The need for speed: Europe's trains beat planes
(The following appeared on The Age website on October 8, 2009.)
LONDON With the advent of high-speed trains, rail travel in Europe has become so popular that some intercity flight routes are being cancelled.
Why would you fly from London to Paris, for example, and tackle Heathrow and Charles de Gaulle airport check-ins plus security when you can catch a high-speed train that lands you right in the centre of town?
Now about 90 per cent of people travel by Eurostar between these two cities.
And there's no longer any flights on the Paris-Brussels route. Many now also go by train between London and Brussels.
High-speed trains are continually being introduced to new routes.
"If you are travelling less than 1500km, taking the train wins," says Rail Europe CEO Pierre-Stephane Austi.
"It gives the sensation that Europe is really becoming smaller.
"...Rail has completely changed because of the high-speed system."
He predicts that in two years most of the shorter airline routes will be "finished" in Europe.
And because of this train stations have been recreated as bustling centres in their own right.
"They are modern, bigger, more beautiful, offering centres of real shopping and leisure."
During a media briefing in Sydney, Austi explained Rail Europe sells its tickets all over the world outside Europe.
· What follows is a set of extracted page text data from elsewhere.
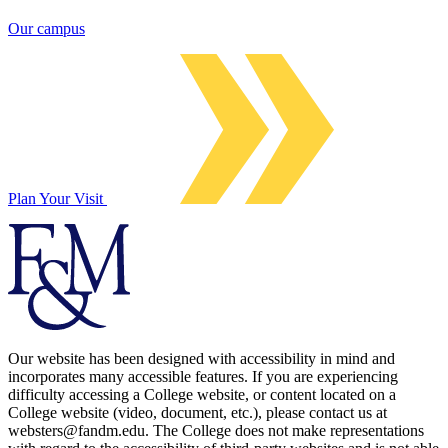
Our campus
Plan Your Visit
Our website has been designed with accessibility in mind and
incorporates many accessible features. If you are experiencing
difficulty accessing a College website, or content located on a
College website (video, document, etc.), please contact us at
websters@fandm.edu. The College does not make representations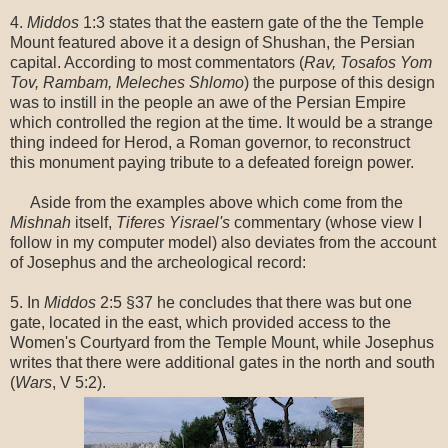
4.
Middos
1:3 states that the eastern gate of the the Temple
Mount featured above it a design of Shushan, the Persian
capital. According to most commentators (
Rav, Tosafos Yom
Tov, Rambam, Meleches Shlomo
) the purpose of this design
was to instill in the people an awe of the Persian Empire
which controlled the region at the time. It would be a strange
thing indeed for Herod, a Roman governor, to reconstruct
this monument paying tribute to a defeated foreign power.
Aside from the examples above which come from the
Mishnah
itself,
Tiferes Yisrael's
commentary (whose view I
follow in my computer model) also deviates from the account
of Josephus and the archeological record:
5. In
Middos
2:5 §37 he concludes that there was but one
gate, located in the east, which provided access to the
Women's Courtyard from the Temple Mount, while Josephus
writes that there were additional gates in the north and south
(
Wars
, V 5:2).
People can book online and receive their tickets 24 hours later and the tickets are a set price.
But booking a long way ahead, of course, is cheaper - and also more reliable as trains often fill up fast.
Customers here can buy rail passes and the system has been made simpler to try to ensure they always get a seat.
As a first step outside Europe, Rail Europe will be distributing for Amtrak, the US train system, with both passes and point-to-point travel.
Rail Europe is planning to expand into distribution for Japanese and Indian trains (starting with the luxury trains in India) as well so their ticketing will be available on its system.
A Rail Protection Plan has also been launched, which makes a big difference if your rail pass or ticket is lost or stolen in Europe.
Austi says European countries are investing in putting in high-speed railway lines because it's "how they want their people to travel" and "it's better to invest in the rail networks than more roads".
This includes Italy and Spain and increasingly the eastern bloc countries, with new high-speed routes being planned and gradually opening up such as Paris to Moscow and Helsinki to St Petersburg, which are both on the developing table.
Madrid to Barcelona is already high-speed and high-speed tracks are being built between the south of France and Spain.
Amsterdam and Cologne will be approximately three hours 15 minutes from Paris and around one hour 45 minutes from Brussels by the end of this year.
The Italians launched new services last December from Milan to Rome - it takes about four hours. Direct services between Naples and Milan take five hours.
RailJet, a new premium rail service between Budapest, Vienna and Munich started last December and is constantly developing with up to six trains per day.
Vienna-Zurich and services to Zagreb in Croatia and Llubliana (Slovenia) are planned for around 2012-2014.
Austi says train travel is much more environmentally friendly than planes or cars. Less than 17kg of CO2 is emitted per person on a Paris to Frankfurt train journey as compared to 116kg by car or 67kg by plane for the same trip.
He says the onboard services are also being improved, such as availability of organic meals and WiFi access.